Second World War - Lynsted Memorial Project
Robert Richard HODGES (of Norton & Teynham)
b. 26th April 1911
Corporal, Service Number 6296100
Born on 26 April 1911 Robert was the son of William and Elizabeth Hodges. In 1937 he married Edith May Holdstock of Teynham. At the time of the 1939 Register they were living at 30 Arthur Road, Gillingham, where Robert was working as an Omnibus Cleaner.
The 7th Battalion, The Buffs, was converted to the 141st Royal Armoured Corps to train for and take part in the D-Day landings. They won a fine reputation during the advance into Germany. The regiment landed on the beaches of Normandy in June 1944 and fought as part of the 79th Armoured Division throughout the Battle of Normandy and the subsequent campaign in Northwest Europe until the end of the war in Europe in May 1945.

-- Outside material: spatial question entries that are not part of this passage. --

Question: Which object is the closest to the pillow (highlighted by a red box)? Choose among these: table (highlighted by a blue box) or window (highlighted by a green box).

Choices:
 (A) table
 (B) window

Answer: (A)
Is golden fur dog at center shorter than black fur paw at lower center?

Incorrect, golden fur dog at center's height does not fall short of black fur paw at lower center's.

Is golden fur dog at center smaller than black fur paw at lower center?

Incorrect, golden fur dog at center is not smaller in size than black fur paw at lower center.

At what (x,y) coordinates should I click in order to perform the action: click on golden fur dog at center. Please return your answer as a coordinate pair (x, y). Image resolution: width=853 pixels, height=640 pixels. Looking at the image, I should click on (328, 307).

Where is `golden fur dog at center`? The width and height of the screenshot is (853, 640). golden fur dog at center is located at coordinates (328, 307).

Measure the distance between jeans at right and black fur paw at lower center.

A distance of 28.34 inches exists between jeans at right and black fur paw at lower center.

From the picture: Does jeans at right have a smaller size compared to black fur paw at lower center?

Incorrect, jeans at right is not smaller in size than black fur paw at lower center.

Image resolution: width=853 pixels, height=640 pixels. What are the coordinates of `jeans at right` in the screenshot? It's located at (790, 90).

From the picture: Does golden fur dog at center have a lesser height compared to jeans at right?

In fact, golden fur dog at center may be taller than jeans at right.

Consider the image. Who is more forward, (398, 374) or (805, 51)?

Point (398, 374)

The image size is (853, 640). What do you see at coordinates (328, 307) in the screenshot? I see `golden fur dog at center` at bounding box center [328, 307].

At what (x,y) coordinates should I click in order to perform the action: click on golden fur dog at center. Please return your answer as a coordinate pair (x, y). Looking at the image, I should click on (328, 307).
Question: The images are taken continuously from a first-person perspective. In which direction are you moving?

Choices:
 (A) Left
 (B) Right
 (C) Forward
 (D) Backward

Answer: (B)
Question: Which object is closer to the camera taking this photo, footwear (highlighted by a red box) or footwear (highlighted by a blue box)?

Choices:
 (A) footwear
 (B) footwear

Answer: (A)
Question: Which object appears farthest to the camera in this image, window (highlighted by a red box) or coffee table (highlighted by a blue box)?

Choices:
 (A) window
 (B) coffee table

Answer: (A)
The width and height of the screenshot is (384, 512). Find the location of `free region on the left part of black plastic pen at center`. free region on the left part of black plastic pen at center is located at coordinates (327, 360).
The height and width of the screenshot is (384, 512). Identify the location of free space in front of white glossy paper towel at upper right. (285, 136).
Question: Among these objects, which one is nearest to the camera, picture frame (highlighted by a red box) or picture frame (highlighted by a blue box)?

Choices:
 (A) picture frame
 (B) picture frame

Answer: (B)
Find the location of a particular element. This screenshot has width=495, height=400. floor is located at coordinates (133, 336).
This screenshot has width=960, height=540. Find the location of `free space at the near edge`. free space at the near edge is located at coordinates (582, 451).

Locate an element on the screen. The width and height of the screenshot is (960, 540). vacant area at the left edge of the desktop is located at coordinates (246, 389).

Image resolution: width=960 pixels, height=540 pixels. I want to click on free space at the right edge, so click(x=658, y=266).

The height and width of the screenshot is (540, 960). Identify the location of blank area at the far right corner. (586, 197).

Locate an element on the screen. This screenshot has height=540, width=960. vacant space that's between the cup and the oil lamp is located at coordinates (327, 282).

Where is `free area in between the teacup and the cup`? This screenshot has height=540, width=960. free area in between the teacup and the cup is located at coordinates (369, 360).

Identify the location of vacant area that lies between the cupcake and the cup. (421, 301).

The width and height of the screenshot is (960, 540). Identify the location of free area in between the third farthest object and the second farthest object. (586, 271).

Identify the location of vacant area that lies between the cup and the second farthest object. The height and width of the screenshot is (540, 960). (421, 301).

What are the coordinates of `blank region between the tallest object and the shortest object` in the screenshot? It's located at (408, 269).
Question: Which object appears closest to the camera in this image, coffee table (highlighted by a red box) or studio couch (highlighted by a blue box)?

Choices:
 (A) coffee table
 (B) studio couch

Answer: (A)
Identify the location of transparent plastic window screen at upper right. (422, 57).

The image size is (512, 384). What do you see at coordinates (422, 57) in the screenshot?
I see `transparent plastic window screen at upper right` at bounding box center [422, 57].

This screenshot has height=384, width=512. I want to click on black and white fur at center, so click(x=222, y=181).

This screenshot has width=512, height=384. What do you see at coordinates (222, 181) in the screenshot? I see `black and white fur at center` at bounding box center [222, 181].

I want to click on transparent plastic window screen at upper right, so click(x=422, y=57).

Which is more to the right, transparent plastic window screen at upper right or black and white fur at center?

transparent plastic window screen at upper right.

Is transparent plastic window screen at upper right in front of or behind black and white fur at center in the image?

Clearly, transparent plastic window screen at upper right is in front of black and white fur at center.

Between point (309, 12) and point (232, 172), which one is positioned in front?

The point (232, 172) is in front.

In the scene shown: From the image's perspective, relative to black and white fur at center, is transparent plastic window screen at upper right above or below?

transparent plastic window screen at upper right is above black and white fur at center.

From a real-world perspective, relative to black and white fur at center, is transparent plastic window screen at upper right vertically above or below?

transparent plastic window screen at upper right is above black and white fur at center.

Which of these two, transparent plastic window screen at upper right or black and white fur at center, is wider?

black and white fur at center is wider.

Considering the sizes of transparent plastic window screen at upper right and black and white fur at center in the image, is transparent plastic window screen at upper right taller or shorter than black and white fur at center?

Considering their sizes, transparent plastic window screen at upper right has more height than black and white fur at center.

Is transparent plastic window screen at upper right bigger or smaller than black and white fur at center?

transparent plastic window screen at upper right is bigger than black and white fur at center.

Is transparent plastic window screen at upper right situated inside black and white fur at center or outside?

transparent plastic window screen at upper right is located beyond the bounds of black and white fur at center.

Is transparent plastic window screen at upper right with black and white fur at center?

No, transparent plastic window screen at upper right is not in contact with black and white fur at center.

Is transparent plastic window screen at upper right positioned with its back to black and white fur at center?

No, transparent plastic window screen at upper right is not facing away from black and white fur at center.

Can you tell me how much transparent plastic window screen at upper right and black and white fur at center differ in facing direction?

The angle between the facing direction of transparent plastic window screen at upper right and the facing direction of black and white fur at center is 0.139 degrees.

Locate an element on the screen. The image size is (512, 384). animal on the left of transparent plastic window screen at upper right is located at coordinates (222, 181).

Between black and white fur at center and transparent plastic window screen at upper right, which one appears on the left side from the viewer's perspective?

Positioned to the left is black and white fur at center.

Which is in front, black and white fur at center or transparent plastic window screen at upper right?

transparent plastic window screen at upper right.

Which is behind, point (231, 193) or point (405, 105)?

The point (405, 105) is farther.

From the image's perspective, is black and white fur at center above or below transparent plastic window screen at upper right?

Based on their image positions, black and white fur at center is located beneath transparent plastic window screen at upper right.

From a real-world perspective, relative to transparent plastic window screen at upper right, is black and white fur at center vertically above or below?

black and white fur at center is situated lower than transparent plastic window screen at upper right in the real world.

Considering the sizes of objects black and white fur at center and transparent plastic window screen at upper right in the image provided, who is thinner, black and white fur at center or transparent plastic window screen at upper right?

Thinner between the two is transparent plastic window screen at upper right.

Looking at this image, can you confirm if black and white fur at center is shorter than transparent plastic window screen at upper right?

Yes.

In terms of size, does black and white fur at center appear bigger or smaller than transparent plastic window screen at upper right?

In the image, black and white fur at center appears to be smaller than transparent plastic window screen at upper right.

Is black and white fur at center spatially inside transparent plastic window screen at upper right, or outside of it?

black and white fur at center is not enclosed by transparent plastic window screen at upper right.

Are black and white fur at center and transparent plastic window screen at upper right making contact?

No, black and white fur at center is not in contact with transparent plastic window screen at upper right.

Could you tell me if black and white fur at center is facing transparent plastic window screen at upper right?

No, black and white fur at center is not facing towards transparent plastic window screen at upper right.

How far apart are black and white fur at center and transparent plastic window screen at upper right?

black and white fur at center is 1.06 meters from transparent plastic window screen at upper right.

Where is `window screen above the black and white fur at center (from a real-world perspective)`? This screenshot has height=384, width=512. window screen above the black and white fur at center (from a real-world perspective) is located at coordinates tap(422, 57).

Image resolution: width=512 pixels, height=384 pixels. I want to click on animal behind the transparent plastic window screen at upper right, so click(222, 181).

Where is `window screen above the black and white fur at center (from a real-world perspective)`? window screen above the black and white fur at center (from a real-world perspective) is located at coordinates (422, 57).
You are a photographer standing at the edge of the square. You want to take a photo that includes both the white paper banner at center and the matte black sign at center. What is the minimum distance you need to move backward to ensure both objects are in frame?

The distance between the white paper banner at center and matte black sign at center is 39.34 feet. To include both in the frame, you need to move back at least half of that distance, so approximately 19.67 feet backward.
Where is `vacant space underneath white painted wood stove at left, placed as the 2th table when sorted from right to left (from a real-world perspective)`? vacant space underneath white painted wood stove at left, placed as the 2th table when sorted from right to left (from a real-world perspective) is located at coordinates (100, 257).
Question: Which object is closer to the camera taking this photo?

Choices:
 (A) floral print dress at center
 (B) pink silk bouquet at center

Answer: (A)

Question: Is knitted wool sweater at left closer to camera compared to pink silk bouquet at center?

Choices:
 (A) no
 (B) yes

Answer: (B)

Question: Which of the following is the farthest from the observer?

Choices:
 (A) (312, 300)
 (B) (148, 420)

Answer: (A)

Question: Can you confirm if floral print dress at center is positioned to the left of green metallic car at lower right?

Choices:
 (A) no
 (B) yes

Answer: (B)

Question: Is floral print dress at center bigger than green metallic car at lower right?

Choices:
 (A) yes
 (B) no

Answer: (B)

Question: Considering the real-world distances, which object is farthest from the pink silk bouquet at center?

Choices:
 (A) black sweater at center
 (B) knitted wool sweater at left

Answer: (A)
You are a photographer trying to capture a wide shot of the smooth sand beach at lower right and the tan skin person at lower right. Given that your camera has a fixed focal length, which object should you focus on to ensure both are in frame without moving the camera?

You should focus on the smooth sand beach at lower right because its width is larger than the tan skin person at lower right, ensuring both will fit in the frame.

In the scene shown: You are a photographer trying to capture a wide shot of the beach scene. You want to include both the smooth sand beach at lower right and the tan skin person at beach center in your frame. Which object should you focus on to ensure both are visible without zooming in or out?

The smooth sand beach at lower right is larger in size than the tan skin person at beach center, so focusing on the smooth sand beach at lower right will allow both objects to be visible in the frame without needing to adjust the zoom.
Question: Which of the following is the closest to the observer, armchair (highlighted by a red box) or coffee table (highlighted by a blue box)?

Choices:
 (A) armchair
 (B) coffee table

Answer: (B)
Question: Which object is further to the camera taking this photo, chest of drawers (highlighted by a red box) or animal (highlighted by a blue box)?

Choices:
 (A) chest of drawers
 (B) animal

It is hard to trace Robert's service as the 79th Armoured Brigade did not operate as a single division. Their armoured vehicles were distributed as small units across the divisions as required. The units of the 79th were distributed as short term assets to a particular operation or battle and once complete returned to the 79th; the liaison officers of the 79th having the power to recall the vehicles. It is recorded that they did encounter difficulties in persuading infantry commanders to use their specialised vehicles to best effect.
On 6 June 1944, "Operation Overlord", the codename for the Battle of Normandy, saw the 79th Armoured Division land on Gold, Juno and Sword beaches.
After this day we know that during June the Allies faced a stalemate because of the difficulty of the landscape of dense hedgerows and flat land (the bocage). Efforts to break out were frustrated by fierce German resistance and counterattacks, particularly around Caen. A British armoured thrust at Villers-Bocage was defeated on June 13. A large-scale infantry offensive west of Caen, called Operation Epsom, was also defeated on June 25–29.
On 28 July 1944, Robert was posted as "Missing, believed Prisoner of War on 26 June 1944". Over a year later on 15 October 1945, he was presumed "killed in action on 26 June 1944".
Robert has no known grave and is remembered on the Bayeux Memorial that bears the names of more than 1,800 men of the Commonwealth land forces who died during the landings in Normandy; during the intense fighting in Normandy itself; and during the advance to the River Seine.
Edith was left widowed with their two young children. She never remarried.